Work item ->
From the records below, please repeat exactly the line that has "photomicrograph of neoplastic", the line that has "photomicrograph showing strong", and every line between them, and nothing else.

Stored entries
-- Opening Marker --

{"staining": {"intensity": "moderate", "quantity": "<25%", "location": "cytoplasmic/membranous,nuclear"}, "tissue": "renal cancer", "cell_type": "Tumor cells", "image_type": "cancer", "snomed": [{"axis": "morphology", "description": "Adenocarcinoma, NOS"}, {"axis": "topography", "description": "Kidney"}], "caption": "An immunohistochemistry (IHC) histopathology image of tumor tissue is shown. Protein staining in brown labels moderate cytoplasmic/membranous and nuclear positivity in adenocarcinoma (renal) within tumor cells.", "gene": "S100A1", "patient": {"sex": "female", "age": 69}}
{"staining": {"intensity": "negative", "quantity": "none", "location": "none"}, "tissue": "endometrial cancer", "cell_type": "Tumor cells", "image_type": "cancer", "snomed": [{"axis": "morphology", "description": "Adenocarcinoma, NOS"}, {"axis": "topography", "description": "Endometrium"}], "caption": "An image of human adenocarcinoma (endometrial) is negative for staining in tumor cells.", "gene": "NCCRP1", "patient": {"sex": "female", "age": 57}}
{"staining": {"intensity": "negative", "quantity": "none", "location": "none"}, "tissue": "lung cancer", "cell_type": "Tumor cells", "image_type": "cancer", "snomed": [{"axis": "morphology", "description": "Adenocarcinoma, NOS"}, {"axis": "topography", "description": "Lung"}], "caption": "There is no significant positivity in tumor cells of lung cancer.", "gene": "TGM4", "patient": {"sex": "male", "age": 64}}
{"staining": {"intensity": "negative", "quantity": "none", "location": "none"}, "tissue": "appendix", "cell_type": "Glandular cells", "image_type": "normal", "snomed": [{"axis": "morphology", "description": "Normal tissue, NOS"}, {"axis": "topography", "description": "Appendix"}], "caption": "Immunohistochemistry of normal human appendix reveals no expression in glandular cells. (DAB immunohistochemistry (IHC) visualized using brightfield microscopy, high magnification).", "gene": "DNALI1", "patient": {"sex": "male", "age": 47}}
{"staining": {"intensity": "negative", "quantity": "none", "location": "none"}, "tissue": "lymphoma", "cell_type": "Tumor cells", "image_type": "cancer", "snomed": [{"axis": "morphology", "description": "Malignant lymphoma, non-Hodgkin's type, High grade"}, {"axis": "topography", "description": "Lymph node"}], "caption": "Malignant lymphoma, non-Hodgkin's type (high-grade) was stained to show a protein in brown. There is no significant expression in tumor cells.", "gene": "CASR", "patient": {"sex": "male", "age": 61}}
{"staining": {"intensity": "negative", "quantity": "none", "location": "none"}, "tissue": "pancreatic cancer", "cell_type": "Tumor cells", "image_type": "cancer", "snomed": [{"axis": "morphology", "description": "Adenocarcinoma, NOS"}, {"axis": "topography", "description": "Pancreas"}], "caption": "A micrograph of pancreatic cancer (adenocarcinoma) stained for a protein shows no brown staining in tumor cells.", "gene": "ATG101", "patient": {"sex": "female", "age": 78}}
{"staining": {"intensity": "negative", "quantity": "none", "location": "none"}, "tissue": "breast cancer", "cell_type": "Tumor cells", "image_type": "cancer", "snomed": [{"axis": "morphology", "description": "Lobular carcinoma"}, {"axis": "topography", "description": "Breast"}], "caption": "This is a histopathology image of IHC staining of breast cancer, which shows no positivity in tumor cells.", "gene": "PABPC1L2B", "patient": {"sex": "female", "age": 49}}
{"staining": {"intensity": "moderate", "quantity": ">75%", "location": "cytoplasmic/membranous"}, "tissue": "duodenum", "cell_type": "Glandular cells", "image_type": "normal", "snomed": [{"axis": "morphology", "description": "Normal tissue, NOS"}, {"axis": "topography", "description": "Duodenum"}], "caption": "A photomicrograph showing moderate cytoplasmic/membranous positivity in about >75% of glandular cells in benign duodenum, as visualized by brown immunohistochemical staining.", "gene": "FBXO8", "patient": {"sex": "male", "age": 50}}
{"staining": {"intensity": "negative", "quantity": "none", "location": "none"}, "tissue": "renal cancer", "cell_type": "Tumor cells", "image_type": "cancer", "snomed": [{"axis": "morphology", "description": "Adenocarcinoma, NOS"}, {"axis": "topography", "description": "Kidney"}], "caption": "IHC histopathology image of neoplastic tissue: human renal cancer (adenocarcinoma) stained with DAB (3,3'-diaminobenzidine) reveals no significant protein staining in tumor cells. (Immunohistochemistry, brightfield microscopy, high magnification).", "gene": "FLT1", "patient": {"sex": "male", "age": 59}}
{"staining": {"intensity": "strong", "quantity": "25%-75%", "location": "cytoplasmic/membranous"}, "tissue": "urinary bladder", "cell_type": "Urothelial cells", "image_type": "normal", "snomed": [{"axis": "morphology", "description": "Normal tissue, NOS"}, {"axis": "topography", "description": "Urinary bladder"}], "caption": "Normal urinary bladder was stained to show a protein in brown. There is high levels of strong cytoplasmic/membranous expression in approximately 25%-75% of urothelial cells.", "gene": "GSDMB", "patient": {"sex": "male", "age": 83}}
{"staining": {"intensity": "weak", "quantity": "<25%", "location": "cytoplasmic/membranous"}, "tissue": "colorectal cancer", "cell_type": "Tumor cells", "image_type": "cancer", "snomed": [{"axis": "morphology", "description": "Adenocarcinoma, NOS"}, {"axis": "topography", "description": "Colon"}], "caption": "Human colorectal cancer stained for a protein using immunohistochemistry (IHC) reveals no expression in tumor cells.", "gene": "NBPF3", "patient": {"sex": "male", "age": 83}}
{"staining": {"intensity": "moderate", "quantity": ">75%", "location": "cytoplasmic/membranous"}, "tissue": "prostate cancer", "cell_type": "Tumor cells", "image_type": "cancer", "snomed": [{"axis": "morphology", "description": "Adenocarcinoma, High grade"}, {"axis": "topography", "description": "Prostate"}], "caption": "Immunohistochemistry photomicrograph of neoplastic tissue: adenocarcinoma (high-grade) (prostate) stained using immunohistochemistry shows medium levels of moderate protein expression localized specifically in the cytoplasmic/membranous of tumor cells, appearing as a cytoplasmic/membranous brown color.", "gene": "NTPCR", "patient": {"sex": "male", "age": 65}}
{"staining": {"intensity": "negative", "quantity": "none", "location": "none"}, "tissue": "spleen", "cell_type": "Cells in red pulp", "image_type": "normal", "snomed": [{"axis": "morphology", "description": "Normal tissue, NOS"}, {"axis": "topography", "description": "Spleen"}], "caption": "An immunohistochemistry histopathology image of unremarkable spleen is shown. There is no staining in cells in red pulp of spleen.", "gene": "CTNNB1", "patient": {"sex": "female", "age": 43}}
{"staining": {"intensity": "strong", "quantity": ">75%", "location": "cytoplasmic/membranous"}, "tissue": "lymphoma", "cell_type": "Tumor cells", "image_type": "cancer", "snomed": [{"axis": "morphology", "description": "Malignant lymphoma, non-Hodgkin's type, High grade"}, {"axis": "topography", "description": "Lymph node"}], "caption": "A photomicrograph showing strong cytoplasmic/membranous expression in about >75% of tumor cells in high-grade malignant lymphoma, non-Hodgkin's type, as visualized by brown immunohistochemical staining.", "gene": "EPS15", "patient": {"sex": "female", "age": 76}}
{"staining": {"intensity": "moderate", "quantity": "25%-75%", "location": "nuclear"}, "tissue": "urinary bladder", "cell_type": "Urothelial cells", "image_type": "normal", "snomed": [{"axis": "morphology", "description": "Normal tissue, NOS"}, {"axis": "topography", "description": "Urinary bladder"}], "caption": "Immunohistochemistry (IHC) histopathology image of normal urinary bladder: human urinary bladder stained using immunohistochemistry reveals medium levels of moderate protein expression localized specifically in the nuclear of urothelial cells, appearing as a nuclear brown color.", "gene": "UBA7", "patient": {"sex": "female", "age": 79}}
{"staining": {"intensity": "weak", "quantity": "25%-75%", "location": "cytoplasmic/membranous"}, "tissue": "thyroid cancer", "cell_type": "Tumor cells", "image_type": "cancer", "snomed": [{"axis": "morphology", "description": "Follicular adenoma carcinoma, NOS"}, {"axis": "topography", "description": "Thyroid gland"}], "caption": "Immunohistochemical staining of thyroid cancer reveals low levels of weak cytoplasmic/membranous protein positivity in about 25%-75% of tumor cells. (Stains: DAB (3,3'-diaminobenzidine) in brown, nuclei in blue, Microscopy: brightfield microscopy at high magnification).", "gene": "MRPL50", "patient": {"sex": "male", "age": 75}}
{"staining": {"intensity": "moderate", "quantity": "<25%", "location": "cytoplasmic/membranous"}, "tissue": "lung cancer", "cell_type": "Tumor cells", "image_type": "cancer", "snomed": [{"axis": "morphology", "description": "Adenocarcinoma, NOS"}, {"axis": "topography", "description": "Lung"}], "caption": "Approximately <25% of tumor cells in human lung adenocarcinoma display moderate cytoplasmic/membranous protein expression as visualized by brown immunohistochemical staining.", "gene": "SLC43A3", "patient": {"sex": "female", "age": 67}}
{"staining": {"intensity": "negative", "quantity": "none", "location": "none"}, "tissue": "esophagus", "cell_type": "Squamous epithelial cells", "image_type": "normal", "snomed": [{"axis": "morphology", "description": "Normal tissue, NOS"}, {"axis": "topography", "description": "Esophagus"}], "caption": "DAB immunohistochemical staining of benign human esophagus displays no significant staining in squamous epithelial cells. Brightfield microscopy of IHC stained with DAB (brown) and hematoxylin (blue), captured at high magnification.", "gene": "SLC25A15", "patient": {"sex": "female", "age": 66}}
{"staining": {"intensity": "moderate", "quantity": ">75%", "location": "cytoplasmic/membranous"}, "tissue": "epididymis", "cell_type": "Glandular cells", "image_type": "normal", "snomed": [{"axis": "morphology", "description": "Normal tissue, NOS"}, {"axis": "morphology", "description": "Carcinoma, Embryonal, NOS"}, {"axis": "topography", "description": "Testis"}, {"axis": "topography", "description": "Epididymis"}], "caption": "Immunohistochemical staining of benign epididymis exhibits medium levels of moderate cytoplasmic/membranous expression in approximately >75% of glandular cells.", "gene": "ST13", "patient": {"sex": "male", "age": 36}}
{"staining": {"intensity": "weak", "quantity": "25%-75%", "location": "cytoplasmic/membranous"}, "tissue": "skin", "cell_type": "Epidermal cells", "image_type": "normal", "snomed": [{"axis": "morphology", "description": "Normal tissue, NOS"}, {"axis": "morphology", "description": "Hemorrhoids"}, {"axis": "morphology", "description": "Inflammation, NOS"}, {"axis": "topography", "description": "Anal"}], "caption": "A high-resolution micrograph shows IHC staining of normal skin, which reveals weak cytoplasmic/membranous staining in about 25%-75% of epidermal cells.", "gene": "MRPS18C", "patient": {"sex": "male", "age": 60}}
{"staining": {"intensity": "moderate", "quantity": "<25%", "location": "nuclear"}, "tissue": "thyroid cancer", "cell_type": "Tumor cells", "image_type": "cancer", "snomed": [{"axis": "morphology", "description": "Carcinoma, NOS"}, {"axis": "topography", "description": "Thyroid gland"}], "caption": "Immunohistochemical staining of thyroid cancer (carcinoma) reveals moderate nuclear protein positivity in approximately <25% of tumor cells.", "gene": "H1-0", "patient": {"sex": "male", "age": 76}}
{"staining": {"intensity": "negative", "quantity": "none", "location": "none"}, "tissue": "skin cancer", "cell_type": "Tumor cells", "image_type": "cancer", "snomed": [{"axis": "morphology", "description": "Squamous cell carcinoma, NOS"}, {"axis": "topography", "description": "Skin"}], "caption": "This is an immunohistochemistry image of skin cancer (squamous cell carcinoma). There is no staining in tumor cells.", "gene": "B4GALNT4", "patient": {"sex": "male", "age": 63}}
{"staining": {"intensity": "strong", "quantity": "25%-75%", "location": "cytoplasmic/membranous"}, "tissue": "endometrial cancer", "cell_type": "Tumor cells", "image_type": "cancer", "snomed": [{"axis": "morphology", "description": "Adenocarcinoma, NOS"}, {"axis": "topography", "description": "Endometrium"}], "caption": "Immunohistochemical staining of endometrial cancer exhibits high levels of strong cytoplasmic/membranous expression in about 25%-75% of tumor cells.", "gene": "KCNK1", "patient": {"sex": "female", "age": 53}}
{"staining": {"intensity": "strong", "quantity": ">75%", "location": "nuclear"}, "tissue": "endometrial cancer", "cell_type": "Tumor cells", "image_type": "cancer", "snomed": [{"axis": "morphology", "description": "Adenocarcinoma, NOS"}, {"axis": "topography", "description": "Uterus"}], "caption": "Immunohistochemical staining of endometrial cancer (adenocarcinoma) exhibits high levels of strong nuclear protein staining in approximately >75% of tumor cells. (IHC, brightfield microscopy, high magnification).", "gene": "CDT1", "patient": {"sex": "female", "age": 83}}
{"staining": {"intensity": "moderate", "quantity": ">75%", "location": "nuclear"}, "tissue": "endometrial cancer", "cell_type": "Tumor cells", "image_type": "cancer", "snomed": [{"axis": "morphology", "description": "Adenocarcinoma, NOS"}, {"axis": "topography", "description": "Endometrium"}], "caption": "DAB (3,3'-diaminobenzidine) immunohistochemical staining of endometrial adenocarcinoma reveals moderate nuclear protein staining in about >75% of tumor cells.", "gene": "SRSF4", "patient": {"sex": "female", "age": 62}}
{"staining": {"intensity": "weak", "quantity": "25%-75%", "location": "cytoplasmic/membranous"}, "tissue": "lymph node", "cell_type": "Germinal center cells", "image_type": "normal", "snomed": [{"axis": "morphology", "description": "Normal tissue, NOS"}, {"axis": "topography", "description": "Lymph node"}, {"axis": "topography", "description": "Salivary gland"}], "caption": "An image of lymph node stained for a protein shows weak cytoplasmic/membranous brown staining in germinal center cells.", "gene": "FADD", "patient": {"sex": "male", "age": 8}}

-- Closing Marker --

Task response ->
{"staining": {"intensity": "moderate", "quantity": ">75%", "location": "cytoplasmic/membranous"}, "tissue": "prostate cancer", "cell_type": "Tumor cells", "image_type": "cancer", "snomed": [{"axis": "morphology", "description": "Adenocarcinoma, High grade"}, {"axis": "topography", "description": "Prostate"}], "caption": "Immunohistochemistry photomicrograph of neoplastic tissue: adenocarcinoma (high-grade) (prostate) stained using immunohistochemistry shows medium levels of moderate protein expression localized specifically in the cytoplasmic/membranous of tumor cells, appearing as a cytoplasmic/membranous brown color.", "gene": "NTPCR", "patient": {"sex": "male", "age": 65}}
{"staining": {"intensity": "negative", "quantity": "none", "location": "none"}, "tissue": "spleen", "cell_type": "Cells in red pulp", "image_type": "normal", "snomed": [{"axis": "morphology", "description": "Normal tissue, NOS"}, {"axis": "topography", "description": "Spleen"}], "caption": "An immunohistochemistry histopathology image of unremarkable spleen is shown. There is no staining in cells in red pulp of spleen.", "gene": "CTNNB1", "patient": {"sex": "female", "age": 43}}
{"staining": {"intensity": "strong", "quantity": ">75%", "location": "cytoplasmic/membranous"}, "tissue": "lymphoma", "cell_type": "Tumor cells", "image_type": "cancer", "snomed": [{"axis": "morphology", "description": "Malignant lymphoma, non-Hodgkin's type, High grade"}, {"axis": "topography", "description": "Lymph node"}], "caption": "A photomicrograph showing strong cytoplasmic/membranous expression in about >75% of tumor cells in high-grade malignant lymphoma, non-Hodgkin's type, as visualized by brown immunohistochemical staining.", "gene": "EPS15", "patient": {"sex": "female", "age": 76}}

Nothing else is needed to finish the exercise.